··· QUOTED PASSAGE ···
Looking only at the IRA, we can see that Susan can either leave $750,000 as social capital to the government and $250,000 as personal capital to Jill, or the full $1,000,000 as social capital for Jill to distribute to nonprofits. Another important point is the fungiblity of personal and social capital. Since Jill already engages in charitable giving, she can use the donor advised fund assets to replace her own giving or to enhance her giving. By replacing her giving she frees up personal capital, by enhancing her giving she distributes more social capital.

The Process of Tactical Philanthropy

Phil at Gift Hub commented yesterday on the essay I wrote for OnPhilanthropy. He agreed with the thrust of the essay and added his own experience:

"Explaining the process of overall planning to a Planned Giving Officer recently, he said, in effect, "Sounds like it would help the donor and lead to long term gifts to our organization. But we need to raise $20 million within the next 6 months. Maybe we could have our giving officers raise the subject after they get a gift commitment." I can see his point. Many in financial services feel that way too:  Sale first, then plan.  You have to admit, though, that the logical order is Goals - Plan - Implementation, where the implementation includes financial tools, legal techniques and giving vehicles integrated into an effective and efficient whole, consontant with the donors big picture goals. Yes, we are all busy. Everyone is in a rush. The social end result is that we have many donors, few wise philanthropists."

I’ve spent the first month of this blog’s existence laying out my philanthropic world view. I’ve tried to create a context for understanding the needs, beliefs and actions of the various players in philanthropy. To date I have not spent much time diving into the actual practice of “tactical philanthropy”.

Phil and I may not agree on everything. However, his “logical order” of philanthropic planning (Goals - Plan - Implementation) is right on the mark. Over the next few weeks, I’m going to walk through the process of engaging in “tactical philanthropy”. I think of philanthropic planning as a seven-step process. You can see why I say Phil is right on the mark when you notice the similarity to his suggested three-step process.
··· INPUT DATA ···
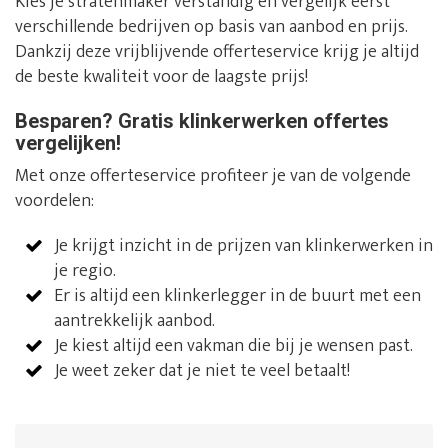
Kies je stratenmaker verstandig en vergelijk eerst
verschillende bedrijven op basis van aanbod en prijs.
Dankzij deze vrijblijvende offerteservice krijg je altijd
de beste kwaliteit voor de laagste prijs!
Besparen? Gratis klinkerwerken offertes
vergelijken!
Met onze offerteservice profiteer je van de volgende
voordelen:
Je krijgt inzicht in de prijzen van klinkerwerken in
je regio.
Er is altijd een klinkerlegger in de buurt met een
aantrekkelijk aanbod.
Je kiest altijd een vakman die bij je wensen past.
Je weet zeker dat je niet te veel betaalt!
···
## STUDY QUESTIONS:
• 1. Answer these questions using the blog post:
(a) How much could Susan leave to Jill as personal capital from the IRA?
(b) How much money did the Planned Giving Officer say they need to raise within the next 6 months?
(c) How many steps are in the writer's process of philanthropic planning?
• 2. Sum up the blog post in two sentences.
• 3. From the blog post, pull out the words from "Looking only at" to "more social capital.".

## COMPLETED EXERCISE:
• 1.
(a) $250,000
(b) $20 million
(c) Seven

• 2. Susan can leave her IRA split between the government and Jill or fully as social capital for Jill to give to nonprofits, and Jill can use donor advised fund assets to replace or add to her own giving. Phil at Gift Hub says philanthropic planning should follow the order Goals - Plan - Implementation, and the writer agrees and plans to walk through a seven-step process of tactical philanthropy over the next few weeks.

• 3.
Looking only at the IRA, we can see that Susan can either leave $750,000 as social capital to the government and $250,000 as personal capital to Jill, or the full $1,000,000 as social capital for Jill to distribute to nonprofits. Another important point is the fungiblity of personal and social capital. Since Jill already engages in charitable giving, she can use the donor advised fund assets to replace her own giving or to enhance her giving. By replacing her giving she frees up personal capital, by enhancing her giving she distributes more social capital.